Extorsão nas delegacias e a Missão Redentor
Cerca de quarenta agentes federais cumprem as ordens judiciais expedidas pelo STF na capital fluminense nesta manhã. A equipe executa quatro mandatos de prisão preventiva e três de busca e apreensão contra os integrantes da quadrilha.
As investigações revelam que os policiais civis transformaram o ambiente das delegações em balcões de extorsão contra membros de facções criminosas locais.
A ação desta terça-feira integra o cronograma de trabalhos da Força-Tarefa Missão Redentor II.
O grupo especial atua no cumprimento do Acordo da ADPF 635, com o objetivo de reprimir organizações violentas no estado do Rio de Janeiro e de cortar os laços do crime organizado com os agentes de segurança pública.
Operação de segunda-feira
A caçada contra o núcleo crime teve início na segunda-feira (9) com uma fase externa para os crimes contra a administração pública.
A primeira etapa da Operação Anomalia desarticulou uma célula focada na venda de influência para promover os negócios de um traficante internacional de drogas.

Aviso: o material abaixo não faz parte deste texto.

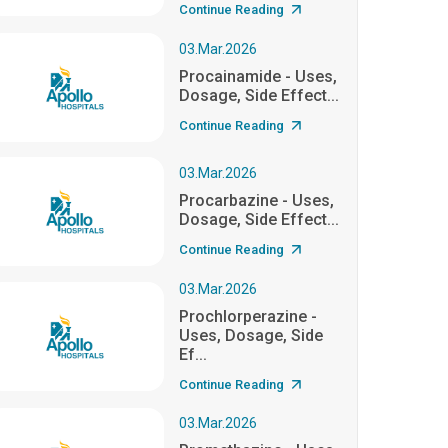
Continue Reading
03.Mar.2026
Procainamide - Uses,
Dosage, Side Effect...
Continue Reading
03.Mar.2026
Procarbazine - Uses,
Dosage, Side Effect...
Continue Reading
03.Mar.2026
Prochlorperazine -
Uses, Dosage, Side
Ef...
Continue Reading
03.Mar.2026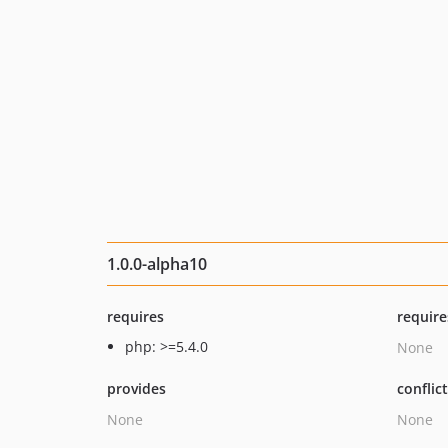
1.0.0-alpha10
requires
require
php: >=5.4.0
None
provides
conflic
None
None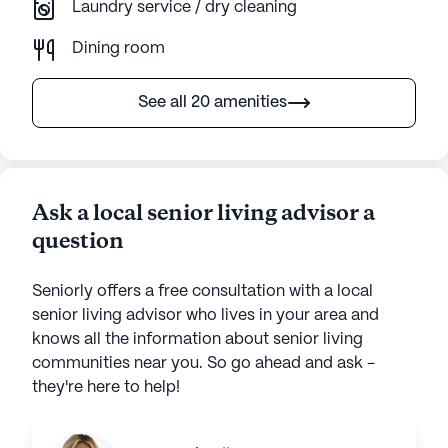
Laundry service / dry cleaning
Dining room
See all 20 amenities
Ask a local senior living advisor a
question
Seniorly offers a free consultation with a local
senior living advisor who lives in your area and
knows all the information about senior living
communities near you. So go ahead and ask -
they're here to help!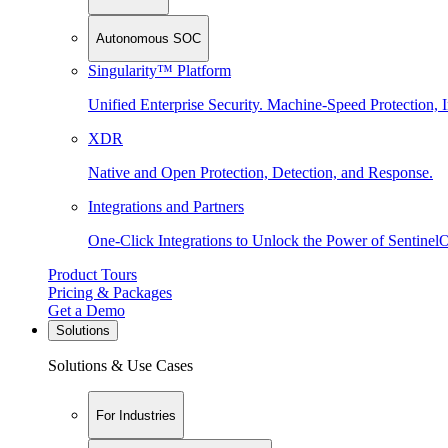
Autonomous SOC
Singularity™ Platform
Unified Enterprise Security. Machine-Speed Protection, I
XDR
Native and Open Protection, Detection, and Response.
Integrations and Partners
One-Click Integrations to Unlock the Power of Sentinel
Product Tours
Pricing & Packages
Get a Demo
Solutions
Solutions & Use Cases
For Industries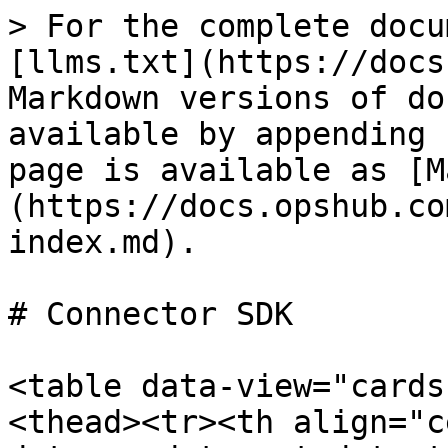
> For the complete docu
[llms.txt](https://docs
Markdown versions of do
available by appending 
page is available as [M
(https://docs.opshub.co
index.md).

# Connector SDK

<table data-view="cards
<thead><tr><th align="c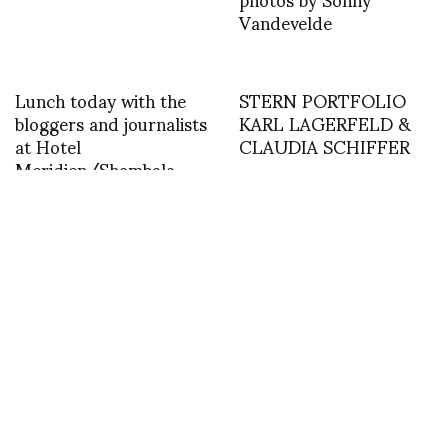
Vandevelde
Lunch today with the
STERN PORTFOLIO
bloggers and journalists
KARL LAGERFELD &
at Hotel
CLAUDIA SCHIFFER
Meridien/Shambala
Restaurant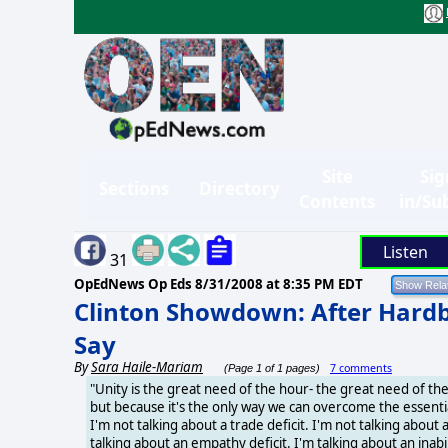
Site
Sig
Sections
Directory
Contents
in/Su
Listen
31
OpEdNews Op Eds
8/31/2008 at 8:35 PM EDT
Clinton Showdown: After Hardbal
Say
By
Sara Haile-Mariam
7 comments
(Page 1 of 1 pages)
"Unity is the great need of the hour- the great need of th
but because it's the only way we can overcome the essential 
I'm not talking about a trade deficit. I'm not talking about 
talking about an empathy deficit. I'm talking about an inabi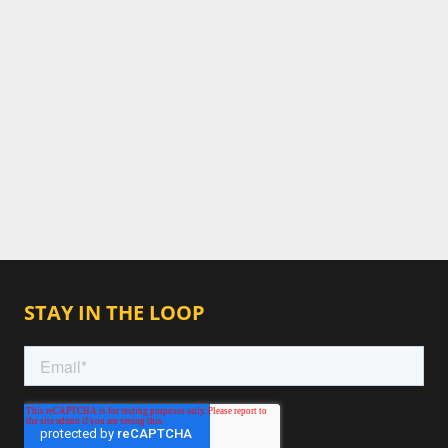
STAY IN THE LOOP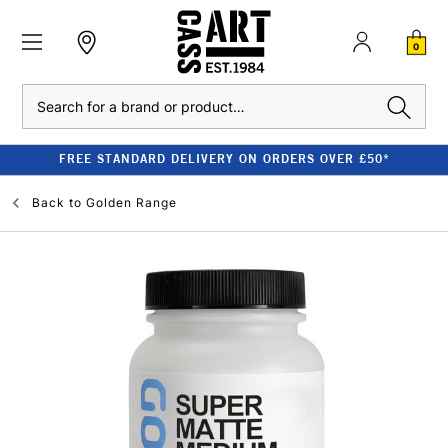
0
Search
FREE STANDARD DELIVERY ON ORDERS OVER £50*
Back to
Golden Range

O braço da organização alvo da etapa de ontem contou com a participação de advogados, de um ex-secretário de estado e de um delegado da própria Polícia Federal.
A corporação cumpriu outros quatro mandatos de prisão preventiva e três de busca e apreensão contra os operadores desse esquema paralelo, o que escancara o grau de infiltração da rede criminosa no alto escalonamento do Estado.